> _Trecho selecionado_
+ + + +
O Grande Baile do Satã foi, sem dúvida, um dos melhores (e mais assustadores) capítulos que temos até aqui. Em um ritmo alucinante, somos apresentados a uma fileira de reis, rainhas, envenenadores e outros personagens com um passado no mínimo duvidoso, enquanto Margarida assume uma posição que, definitivamente, não imaginávamos. Para a próxima semana, avançamos até o capítulo 26, ou página 311, se você tem a edição da foto. São menos de 100 páginas para o fim da leitura! Aproveite e conte para gente o que mais te marcou até aqui nos comentários!
Por Mariane Domingos e Tainara Machado
Depois de todos os feitiços e prodígios daquela noite, já deduzia exatamente quem ela estava sendo levada para visitar, porém isso não a assustava.
Diferentemente da maioria dos mortais, Margarida vê com pouco assombro o encontro impressionante que a noite lhe reserva: com ninguém menos do que Diabo em pessoa. Com sua habilidade de dramaturgo, Mikhail Bulgákov nos familiariza com o cenário fantasmagórico em que vamos imergir nas próximas páginas.
De volta ao já famoso apartamento da nº 302-bis, Margarida percebe, com certo assombro, que os homens com quem ela cruza no caminho a ouvem, mas não a veem. Ao entrar de fato no aposento, a escuridão a impressiona, mas o que a marca é a amplitude do apartamento, sem fronteiras aparentes. Koroviêv, que acompanha Margarida, ao perceber sua surpresa, menciona a quinta dimensão. Para quem a conhece, “não custa nada alargar os limites do recinto desejado”.
De forma bastante irônica, Koroviêv então menciona um outro personagem com habilidades para expandir seu espaço físico: um espertalhão que fazia mágicas com a divisão de apartamentos. A leitura de O Mestre e Margarida nos surpreende a cada página justamente por isso: sempre que Mikhail Bulgákov nos coloca num cenário quase alucinante, ele volta para a realidade mencionando franquezas e veleidades humanas, com a sutileza de quem é mestre da narrativa.
Ao chegar enfim ao apartamento e à presença do Diabo, Margarida encontra outros integrantes da trupe que já conhecemos tão bem: Behemoth, o gato gigante, e Hella, a bruxa que já a havia atormentado antes. Em meio a essas apresentações, se desenrola uma curiosa partida de xadrez, em que o rei pode se disfarçar, deixar o tabuleiro e invalidar um xeque-mate. Ao ler essa passagem, percebemos o quando Bulgákov influenciou outros escritores: o jogo com peças reais, que se movimentam, reapareceu décadas depois, em um dos volumes da saga de Harry Potter, de J. K. Rowling.
Daí para frente, o ritmo é de peça de teatro. Em poucas páginas, Margarida é coroada como rainha, em um banho literal de sangue, e se prepara para, junto com o Diabo, ser anfitriã de um baile infernal. É só aí que percebemos que, ao falar de quinta dimensão, Bulgákov parece nos levar para a fronteira entre o mundo dos mortos e dos vivos.
+ + + +
> _Seção de dados_
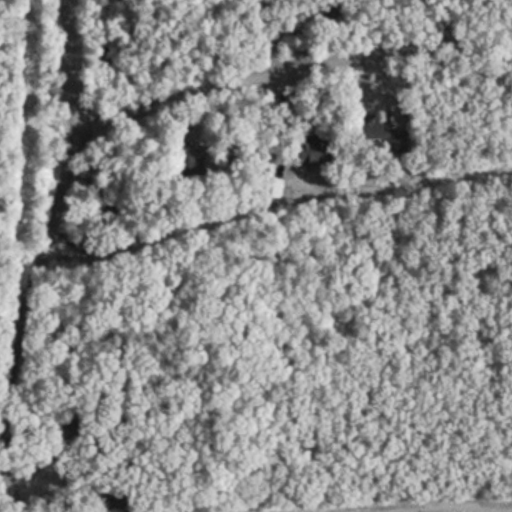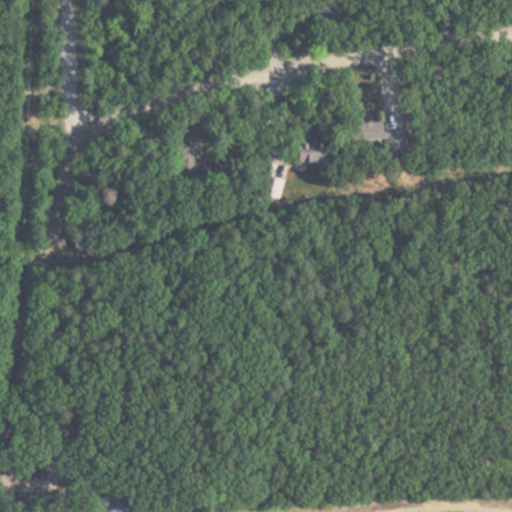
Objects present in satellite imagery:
road: (66, 61)
road: (96, 117)
road: (34, 127)
building: (368, 132)
building: (395, 142)
building: (309, 152)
+ + + +
> _Objetivo_
No trecho selecionado, o que Koroviêv menciona ao perceber a surpresa de Margarida com a amplitude do apartamento?

> _Resposta_
A quinta dimensão.